• _Assignment_:
Could you restate word for word every line from the one containing "the curtain at [135,35]" to the end of the data below, pictures excluded?

• _Provided data_:
- - -

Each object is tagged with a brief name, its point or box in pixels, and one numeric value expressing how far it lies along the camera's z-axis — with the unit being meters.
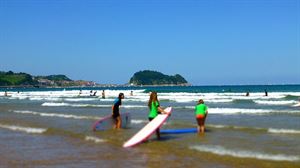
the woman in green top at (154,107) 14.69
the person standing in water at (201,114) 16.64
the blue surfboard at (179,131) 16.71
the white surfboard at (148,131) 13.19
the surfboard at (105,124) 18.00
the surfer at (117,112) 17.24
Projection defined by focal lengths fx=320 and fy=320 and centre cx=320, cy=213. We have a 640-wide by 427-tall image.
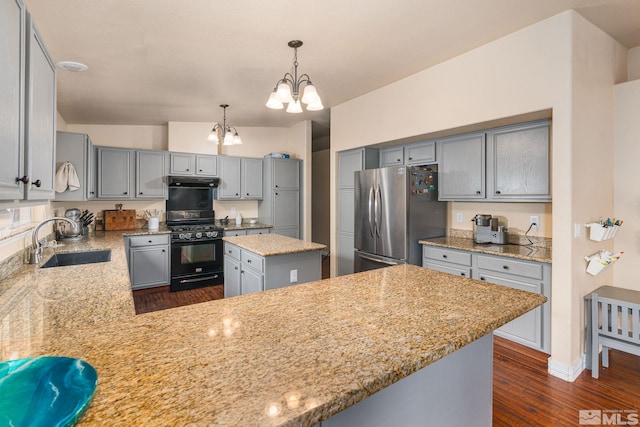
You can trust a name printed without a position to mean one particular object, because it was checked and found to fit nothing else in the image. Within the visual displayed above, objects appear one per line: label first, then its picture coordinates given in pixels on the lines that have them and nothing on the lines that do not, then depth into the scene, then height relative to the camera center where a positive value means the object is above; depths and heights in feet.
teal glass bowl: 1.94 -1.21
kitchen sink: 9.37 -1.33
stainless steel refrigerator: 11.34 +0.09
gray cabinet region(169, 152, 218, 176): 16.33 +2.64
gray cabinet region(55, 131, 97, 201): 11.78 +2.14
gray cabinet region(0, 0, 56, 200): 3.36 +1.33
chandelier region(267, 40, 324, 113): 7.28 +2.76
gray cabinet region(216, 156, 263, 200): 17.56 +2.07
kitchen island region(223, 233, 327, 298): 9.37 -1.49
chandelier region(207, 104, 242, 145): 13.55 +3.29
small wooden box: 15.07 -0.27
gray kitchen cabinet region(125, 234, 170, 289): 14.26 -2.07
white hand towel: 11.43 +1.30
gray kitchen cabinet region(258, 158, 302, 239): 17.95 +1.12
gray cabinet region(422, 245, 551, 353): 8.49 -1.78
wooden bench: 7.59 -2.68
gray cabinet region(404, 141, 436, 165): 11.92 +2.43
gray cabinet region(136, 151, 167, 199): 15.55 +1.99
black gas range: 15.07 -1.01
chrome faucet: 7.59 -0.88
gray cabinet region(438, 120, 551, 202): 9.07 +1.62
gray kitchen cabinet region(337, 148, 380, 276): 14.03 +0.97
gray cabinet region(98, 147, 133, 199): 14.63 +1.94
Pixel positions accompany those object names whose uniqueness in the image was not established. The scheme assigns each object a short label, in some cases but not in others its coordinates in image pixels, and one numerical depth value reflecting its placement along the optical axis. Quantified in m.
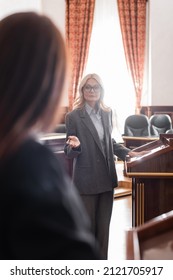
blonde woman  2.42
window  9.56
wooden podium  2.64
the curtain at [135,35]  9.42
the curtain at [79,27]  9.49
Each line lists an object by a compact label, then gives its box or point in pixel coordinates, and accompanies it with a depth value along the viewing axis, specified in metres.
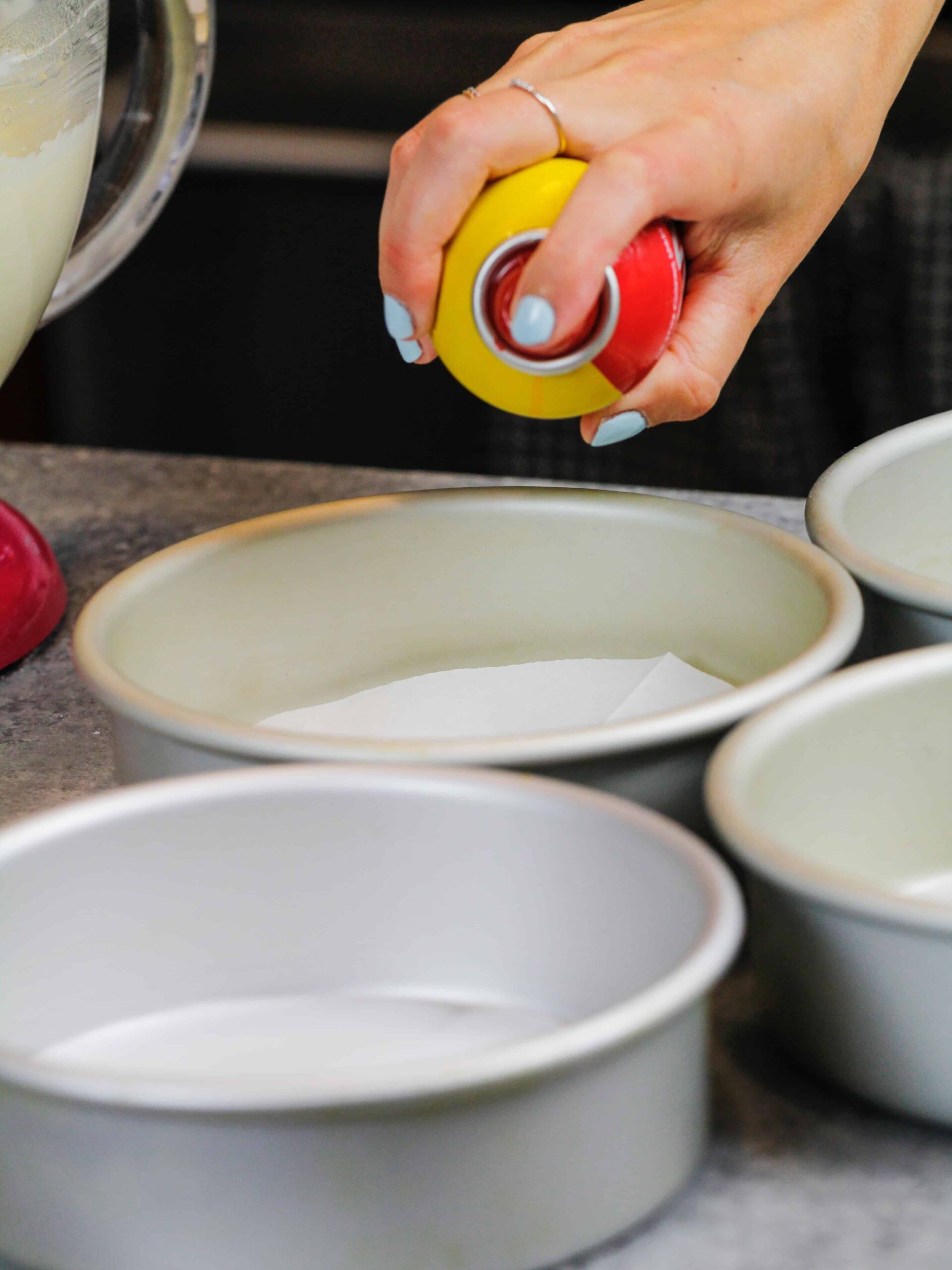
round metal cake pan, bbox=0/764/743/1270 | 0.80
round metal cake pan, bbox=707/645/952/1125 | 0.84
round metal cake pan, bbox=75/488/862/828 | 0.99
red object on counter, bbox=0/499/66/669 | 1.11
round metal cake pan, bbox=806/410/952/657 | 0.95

- - -

• _Result for this exercise_:
the curtain at [135,35]  9.42
the curtain at [79,27]  9.49
Each line lists an object by a compact label, then gives its box or point in pixel coordinates, and accompanies it with a depth value along the viewing axis, specified in metres.
round metal cake pan, bbox=0/764/743/1270 | 0.80
round metal cake pan, bbox=707/645/952/1125 | 0.84
round metal cake pan, bbox=75/488/862/828 | 0.99
red object on counter, bbox=0/499/66/669 | 1.11
round metal cake pan, bbox=806/410/952/657 | 0.95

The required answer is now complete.